Question

Students in a mathematics class were given an exam and then retested monthly with an equivalent exam. The average score \(g\) for the class can be approximated by the human memory model \(g(t)=78-14 \log _{10}(t+1), \quad 0 \leq t \leq 12\) where \(t\) is the time (in months). (a) What was the average score on the original exam? (b) What was the average score after 4 months? (c) When did the average score drop below 70 ?

Short answer

The average score on the original exam was 78. The score after four months was approximately 68.27. The average score dropped below 70 around the 3rd month.

Step-by-step solution

Find the original exam score

To find the original exam score, we need to substitute \(t = 0\) into the function \(g(t) = 78 - 14 \log_{10}(t + 1)\). Therefore, the original exam score is \(g(0) = 78 - 14 \log_{10}(0 + 1)\). Hence, \(g(t) = 78 - 14 \times 0 = 78\). The original average score was 78.

Find the score after 4 months

To find the score after four months, substitute \(t = 4\) into the function. This gives \(g(4) = 78 - 14 \log_{10}(4 + 1) = 78 - 14 \log_{10}(5)\). Using a calculator to evaluate this gives approximately \(g(4) = 78 - 14 \times 0.69897 = 68.27442\). Therefore, the average score after four months was approximately 68.27.

Finding when the average score dropped below 70

To solve the inequality \(g(t) < 70\), we can initially set \(g(t) = 70\) and solve for \(t\). This gives us the equation \(70 = 78 - 14 \log_{10}(t + 1)\). Therefore, \(8 = 14 \log_{10}(t + 1)\), and \(\log_{10}(t + 1) = \frac{8}{14} = 0.57143\). Using properties of logarithms, this can be rewritten as \(10^{0.57143} = t + 1\). Solving this gives \(t = 10^{0.57143} - 1\), and using a calculator gives this as approximately \(t = 2.68\) months. Therefore, the average score dropped below 70 around the 3rd month.

Key concepts

Logarithmic Function

The logarithmic function used in student exam score predictions is part of the human memory model. This function helps describe how the ability to recall information decreases over time. In our exercise, the function given is \( g(t) = 78 - 14 \log_{10}(t + 1) \). By using the logarithmic term, \( \log_{10}(t + 1) \), it expresses the rate of memory loss. Here’s why the logarithmic function is effective:

• Non-linear decay: A logarithmic function decreases incrementally slower over time. This models how human memory retention often diminishes most drastically immediately after learning, then tapers off.
• Base 10 log: This specific log base (10) simplifies the mathematical operations and aligns well with common analytic tools like calculators.
• Modeling capability: It captures complex cognitive effects simply and is easier to understand and compute.

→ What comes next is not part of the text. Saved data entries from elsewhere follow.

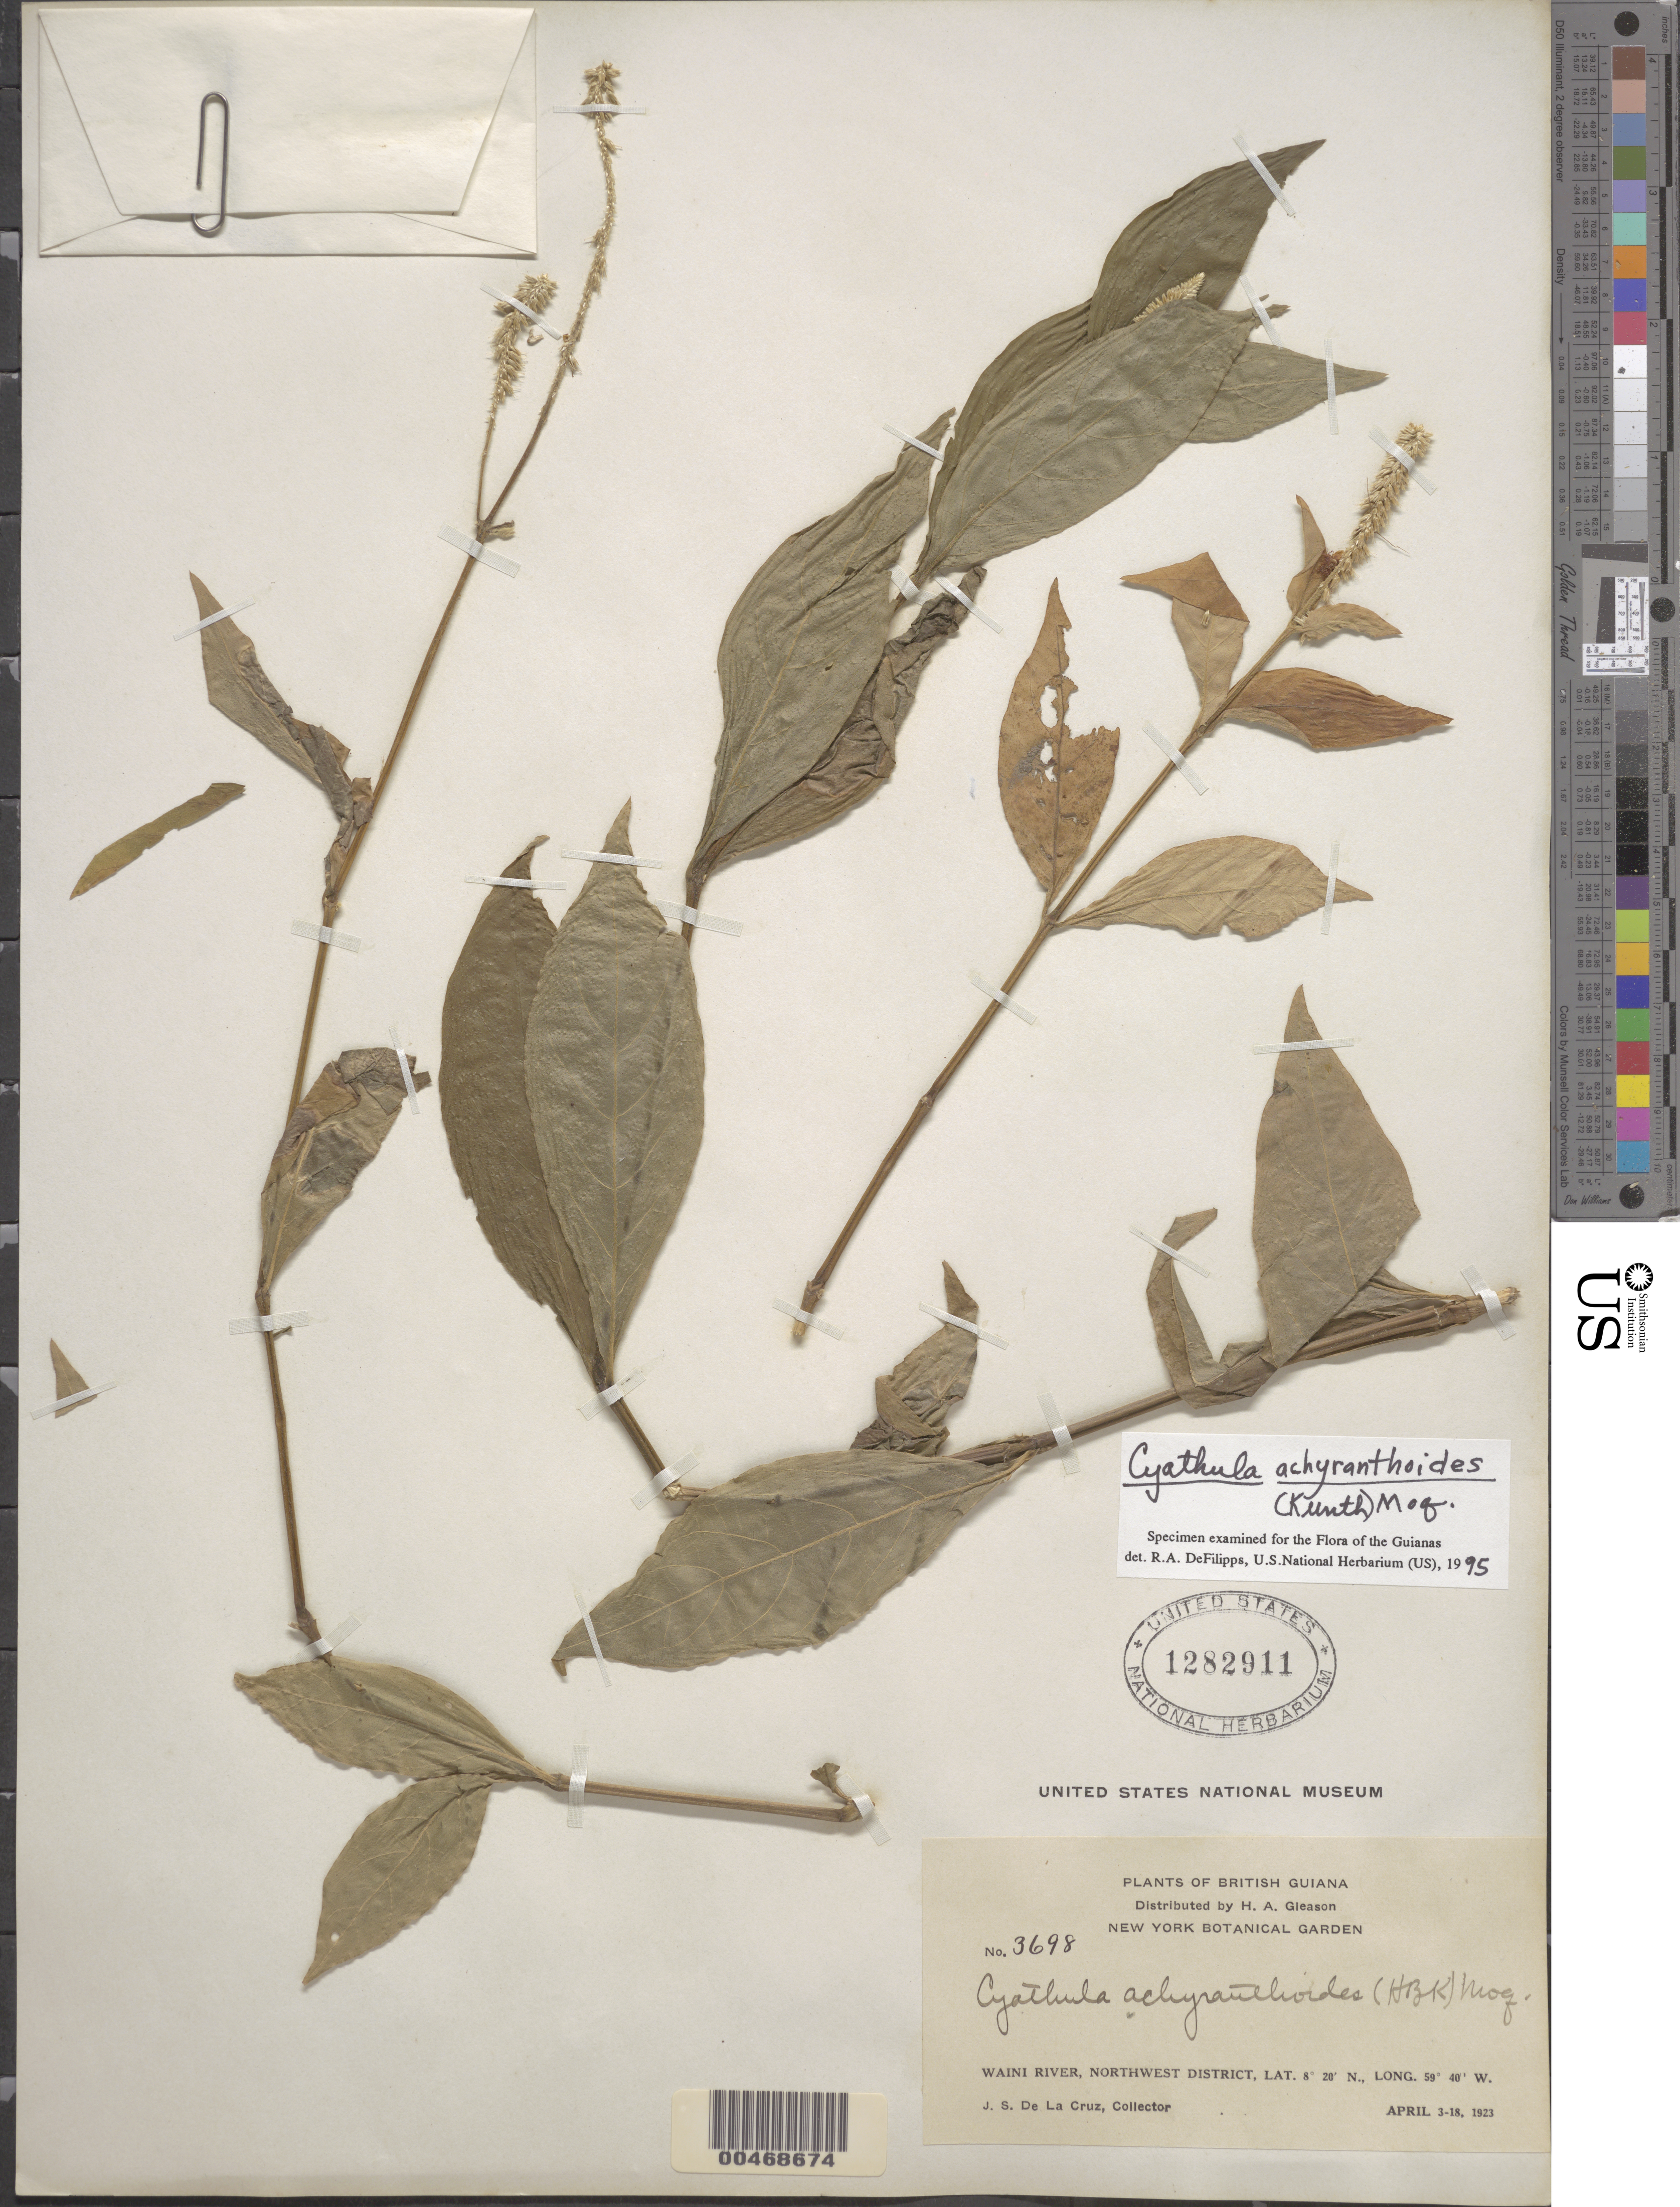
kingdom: Plantae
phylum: Tracheophyta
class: Magnoliopsida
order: Caryophyllales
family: Amaranthaceae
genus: Cyathula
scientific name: Cyathula achyranthoides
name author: (Kunth) Moq.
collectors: J. S. de la Cruz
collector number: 3698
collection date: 1923-04-03/1923-04-18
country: Guyana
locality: British Guiana. Waini River, Northwest District.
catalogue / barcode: US 1282911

By understanding logarithmic functions, we appreciate how models can predict phenomena such as memory retention effectively.

Average Score

The average score in this context is a statistical representation of the class's collective performance. It provides a convenient summary of student performance at various points in time using the function \( g(t) = 78 - 14 \log_{10}(t + 1) \).In the original exercise, the average score is calculated as:

• On original exam: At \( t = 0 \), the average score is \( g(0) = 78 \). This tells us the initial collective performance of the students when they’re first tested.


• After 4 months: At \( t = 4 \), the average score was computed as approximately \( 68.27 \) using the function. This means that on average, students' scores dropped over time.

The average score helps educators gauge the overall effectiveness of teaching methods and materials over time and make informed decisions on curriculum adjustments.

Time-Dependent Function

A time-dependent function, such as \( g(t) = 78 - 14 \log_{10}(t + 1) \), represents relationships where an element (the score) changes based on another factor (time in months). In this exercise, understanding the time dependency is crucial since it provides insight into how the students' memory retention evolves.This time-dependent function helps analyze:

• Memory Recollection: How well students can recall what they have learned over different periods.


• Performance trends: By solving \( g(t) < 70 \), we discovered that scores drop below a certain threshold around 3 months, illustrating the point at which retention sharply declines.


• Predictive Modeling: Educators can predict future performance and determine when more revision or reinforcement may be necessary to better student outcomes.

Understanding this function's behavior over time is vital for making strategic educational decisions, guiding curriculum adjustments, and enhancing overall learning.